→ **WORK INSTRUCTIONS**: Keep only the lines of the material below that contain the word "specific". Copy those lines.
DATA SHOWN Start Marker
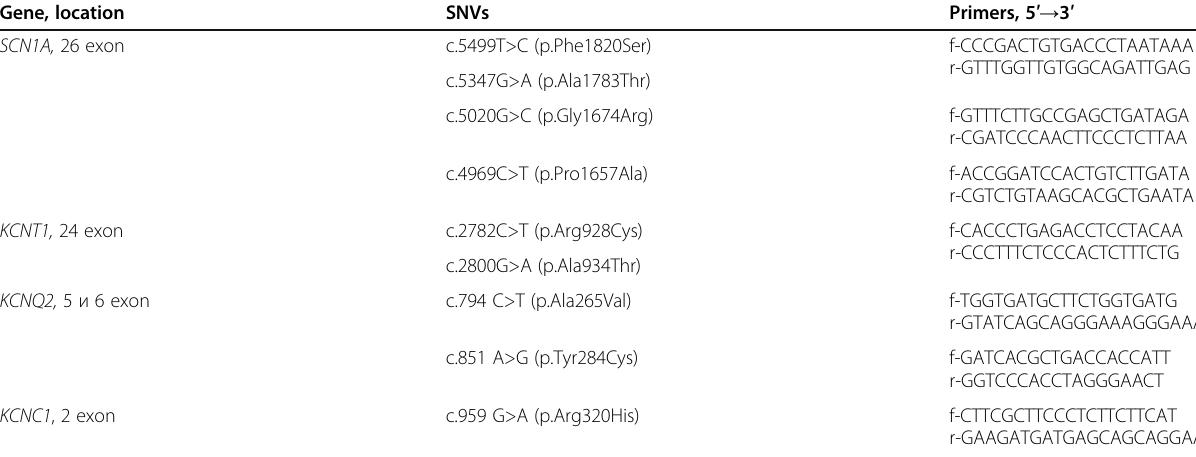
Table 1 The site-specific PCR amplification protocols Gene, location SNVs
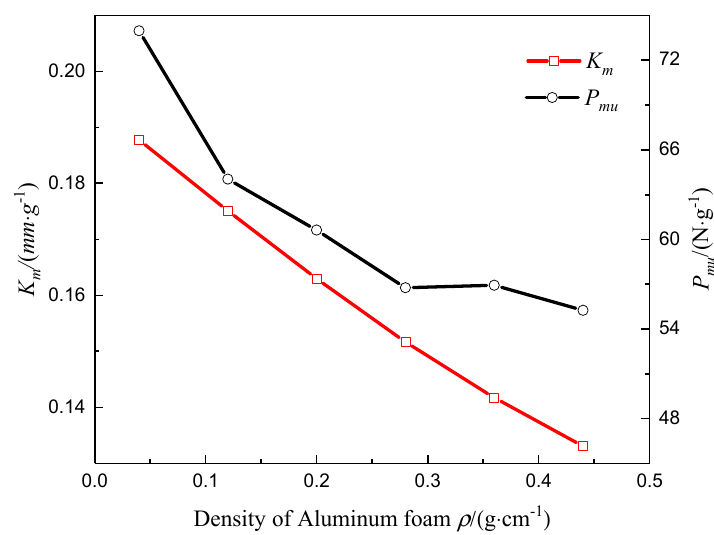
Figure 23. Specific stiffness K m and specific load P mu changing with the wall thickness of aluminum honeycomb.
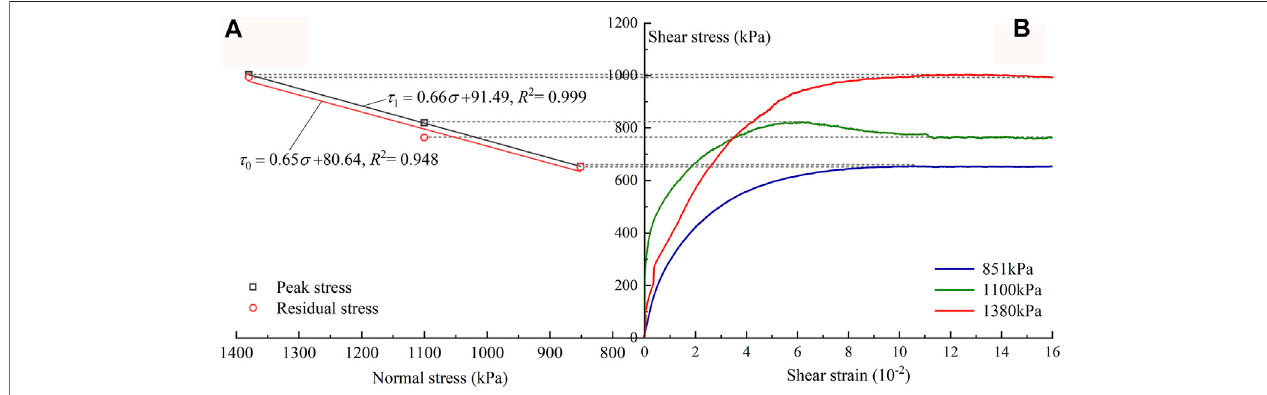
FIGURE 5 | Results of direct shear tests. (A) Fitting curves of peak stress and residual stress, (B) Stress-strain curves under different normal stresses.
DATA SHOWN End Marker
→ **RESULT FOR THIS TASK**:
Table 1 The site-specific PCR amplification protocols Gene, location SNVs
Figure 23. Specific stiffness K m and specific load P mu changing with the wall thickness of aluminum honeycomb.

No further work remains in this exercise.